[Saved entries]
_ _ _

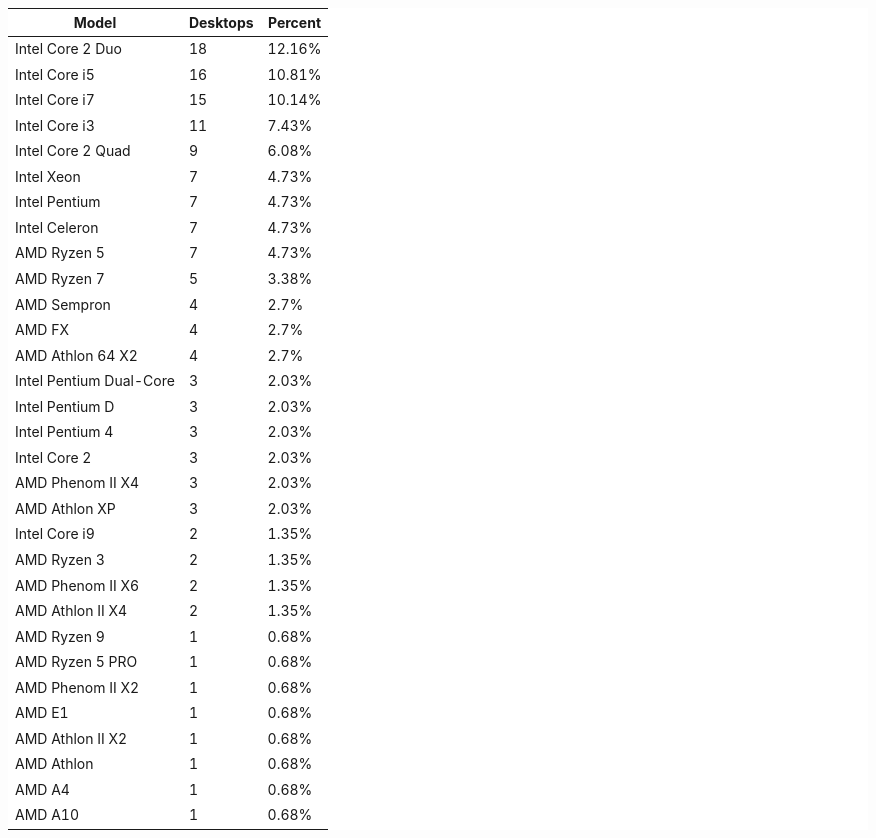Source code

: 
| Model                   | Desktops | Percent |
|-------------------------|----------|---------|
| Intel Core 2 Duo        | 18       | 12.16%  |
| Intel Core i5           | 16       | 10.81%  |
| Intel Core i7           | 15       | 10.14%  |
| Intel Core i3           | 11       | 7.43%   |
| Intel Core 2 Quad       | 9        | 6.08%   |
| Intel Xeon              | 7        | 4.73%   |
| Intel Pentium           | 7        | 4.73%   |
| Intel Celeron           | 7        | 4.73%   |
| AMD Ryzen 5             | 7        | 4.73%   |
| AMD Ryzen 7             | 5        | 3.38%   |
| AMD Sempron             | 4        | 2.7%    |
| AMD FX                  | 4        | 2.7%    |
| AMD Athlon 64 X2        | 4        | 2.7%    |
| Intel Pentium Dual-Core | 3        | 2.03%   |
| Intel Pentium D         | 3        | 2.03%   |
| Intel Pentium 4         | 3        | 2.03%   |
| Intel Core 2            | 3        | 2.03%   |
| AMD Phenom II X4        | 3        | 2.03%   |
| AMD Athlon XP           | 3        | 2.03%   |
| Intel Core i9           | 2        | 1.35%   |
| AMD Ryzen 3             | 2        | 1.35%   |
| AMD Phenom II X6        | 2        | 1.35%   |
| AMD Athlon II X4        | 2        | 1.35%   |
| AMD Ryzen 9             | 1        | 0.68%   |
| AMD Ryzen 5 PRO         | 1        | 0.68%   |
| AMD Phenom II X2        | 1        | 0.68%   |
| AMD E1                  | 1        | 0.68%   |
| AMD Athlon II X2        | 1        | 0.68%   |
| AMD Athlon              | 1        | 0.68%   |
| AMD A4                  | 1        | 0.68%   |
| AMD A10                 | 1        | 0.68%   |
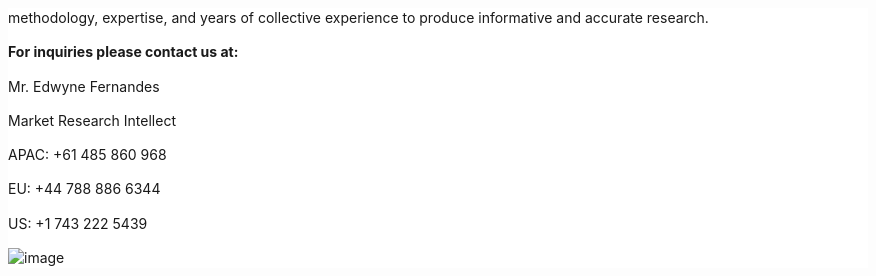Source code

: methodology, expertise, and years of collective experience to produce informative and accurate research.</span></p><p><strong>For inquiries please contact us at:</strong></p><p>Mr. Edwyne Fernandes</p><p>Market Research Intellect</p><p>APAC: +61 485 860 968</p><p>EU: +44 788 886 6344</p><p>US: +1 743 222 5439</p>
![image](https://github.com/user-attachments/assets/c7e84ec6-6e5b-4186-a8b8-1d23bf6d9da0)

_ _ _

* _PROMPT_
Go through the records line by line and count those that contain the string "Pentium". Answer with the count alone.

* _RESPONSE TO THIS TASK_
4